Potter name magic
By Janna Odenthal Post-Tribune correspondent November 21, 2012 6:08PM
Traci Ores helps Aidan Bevan, 9, of Hammond create Gringott’s Bank coins based on those used in the Harry Potter series at The Center for Visual and Performing Arts in Munster, Ind., on Oct. 25, 2012. | Jim Karczewski~for Sun-Times Media
If you go
What: Winter art sessions
Where: South Shore Arts, 1040 Ridge Road, Munster; Crown Point Branch, 123 N. Main St.; Substation No. 9, 435 Fayette St., Hammond
When: Starts Jan. 7
Cost: Prices vary, visit www.southshoreartsonline.org.
More information: Call Kim McKinley at 836-1839, Ext. 103.
Updated: November 23, 2012 4:10PM
Several amateur “counterfeiters” gathered recently in Munster, where they created currency of various denominations.
Production of the gold, copper and silver coins was part of a Muggles Making Art workshop at South Shore Arts in The Center for Visual and Performing Arts. Traci Ores instructed the class, which was based on the Harry Potter book series.
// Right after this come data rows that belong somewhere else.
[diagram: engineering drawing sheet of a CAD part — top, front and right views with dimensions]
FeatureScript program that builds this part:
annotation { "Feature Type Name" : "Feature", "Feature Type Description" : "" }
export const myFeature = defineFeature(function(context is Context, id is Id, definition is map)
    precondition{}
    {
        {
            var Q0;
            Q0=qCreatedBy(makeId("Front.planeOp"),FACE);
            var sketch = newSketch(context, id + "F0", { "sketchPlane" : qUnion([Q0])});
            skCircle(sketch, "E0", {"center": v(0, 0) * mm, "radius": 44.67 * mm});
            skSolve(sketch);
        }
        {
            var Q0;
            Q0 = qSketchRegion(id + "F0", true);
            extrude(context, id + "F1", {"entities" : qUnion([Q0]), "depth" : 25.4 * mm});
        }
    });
“I try to offer classes that I think children will want to take,” Ores said. “Harry Potter is really popular. The kids were really excited about it and are having a ball with it. I’m having a lot of fun with this. I’m glad I had the opportunity to teach it.”
The students flattened polymer clay by rolling it through a pasta machine. Afterward, they used miniature round cookie cutters to cut coin shapes from the clay. Abstract shapes, words and other decorations were stamped into the clay to resemble the coins from Gringott’s Bank in Harry Potter’s fictional world.
On a nearby table, manila paper was rolled into thin, elongated tubular shapes, which were stuffed with newspaper strips. Hot glue formed drips on one end. They were later painted brown and metallic gold to look like magic wands.
Aidan Bevan, 9, of Hammond attended the workshop with his sister, Ellie, 7. They donned Harry Potter-looking floor-length black robes and colored neckwear.
“Having a homemade wand is a lot of fun,” Aidan said. “I was Harry Potter for Halloween four times in a row.”
Other artwork included papier mache “dragon eggs,” powdered candy-filled “potion bottles” and construction paper hats with glow-in-the-dark stars. Miniature broomsticks and golden snitches were among other projects created.
Luke Baczkowski, 7, of Hobart worked on the crafts with his sister, Olivia, 9. He wore a small, dark-brown fabric pouch, which hung from a yarn necklace around his neck. The pouches were hand-sewn by the students during a previous workshop.
“I never sewed before; I liked it,” Luke said. “You can put anything inside of (the pouch), but it’s a secret what I’m going to put inside of it.”
Added Olivia, “I like doing crafts and learning new ways to make new things so I can do it at home.”
The next art series will start in January. Workshops will include the Polar Express, Little Traveler’s Passport to Art, Winter Fun Art Camp, Valentine Celebration and more.